Podobną sytuację zauważył były prezydent Płocka, Mirosław Milewski. – Klub nie spełnił żadnych z założonych celów, a w mieście aż huczy od plotek, według których PKN Orlen wycofuje się z finansowania klubu. Czy to prawda? – dopytywał Milewski.
Zaniepokojeni radni pytali też o kulisy odejścia prezesa Miszczyńskiego. – Proszę powiedzieć, już bez „medialnego bełkotu”, czemu prezes Orlen Wisły Płock odszedł ze stanowiska – dociekał Mirosław Milewski.

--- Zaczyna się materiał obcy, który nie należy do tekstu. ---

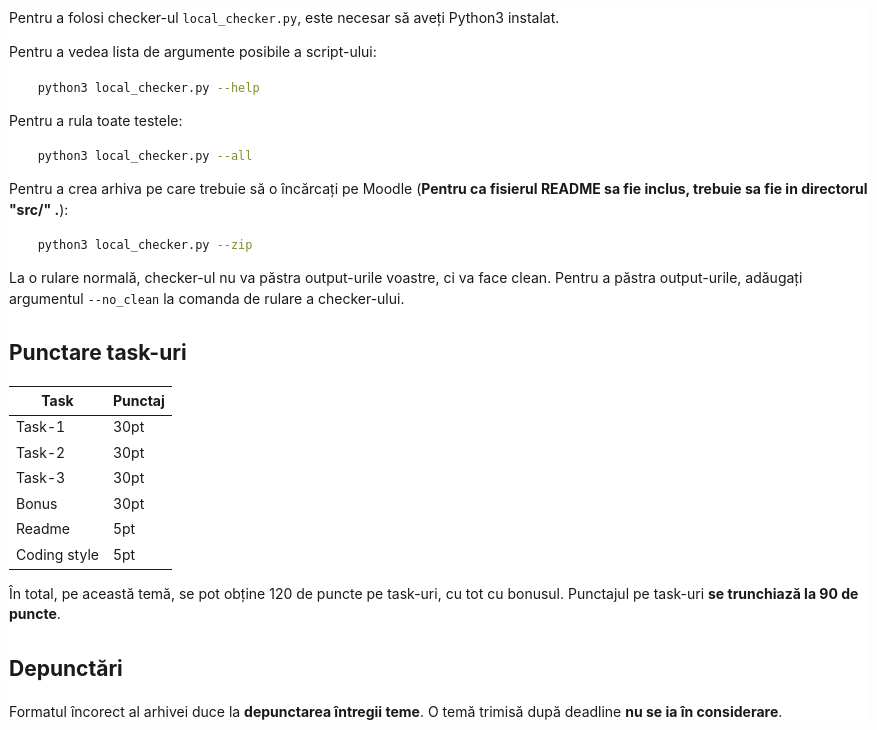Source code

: Pentru a folosi checker-ul `local_checker.py`, este necesar să aveți Python3 instalat.

Pentru a vedea lista de argumente posibile a script-ului:

```bash
    python3 local_checker.py --help
```

Pentru a rula toate testele:

```bash
    python3 local_checker.py --all
```

Pentru a crea arhiva pe care trebuie să o încărcați pe Moodle (**Pentru ca fisierul README sa fie inclus, trebuie sa fie in directorul "src/" .**):

```bash
    python3 local_checker.py --zip
```

La o rulare normală, checker-ul nu va păstra output-urile voastre, ci va face clean.
Pentru a păstra output-urile, adăugați argumentul `--no_clean` la comanda de rulare a checker-ului.

## Punctare task-uri

| Task | Punctaj |
| - | - |
| Task-1 | 30pt |
| Task-2 | 30pt |
| Task-3 | 30pt |
| Bonus | 30pt |
| Readme | 5pt |
| Coding style | 5pt |

În total, pe această temă, se pot obține 120 de puncte pe task-uri, cu tot cu bonusul. Punctajul pe task-uri **se trunchiază la 90 de puncte**.

## Depunctări

Formatul încorect al arhivei duce la **depunctarea întregii teme**.
O temă trimisă după deadline **nu se ia în considerare**.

Prezydent miasta, Andrzej Nowakowski uspokajał: nie ma powodów do obaw. – Nie słucham tego, co huczy w mieście. Zapewniam, że PKN Orlen nie ma zamiaru rezygnować z finansowania klubu SPR Wisła Płock – dodał prezydent.
Nowakowski zapewnił również, że odejście prezesa Miszczyńskiego nie ma przysłowiowego „drugiego dna”. – To była decyzja bardzo zaskakująca, która postawiła klub i miasto w niezwykle trudnej sytuacji – zdradził prezydent. – Nie wiemy kiedy zostanie ogłoszony nowy prezes, lecz poinformujemy o tym, jak tylko zapadnie taka decyzja.
Prezydent Płocka odniósł się także do zarzutu chaosu informacyjnego. Tłumaczył, że to nowy trener – zgodnie z wolą byłego już prezesa SPR – ma decydować o transferach i przyszłości zawodników w klubie.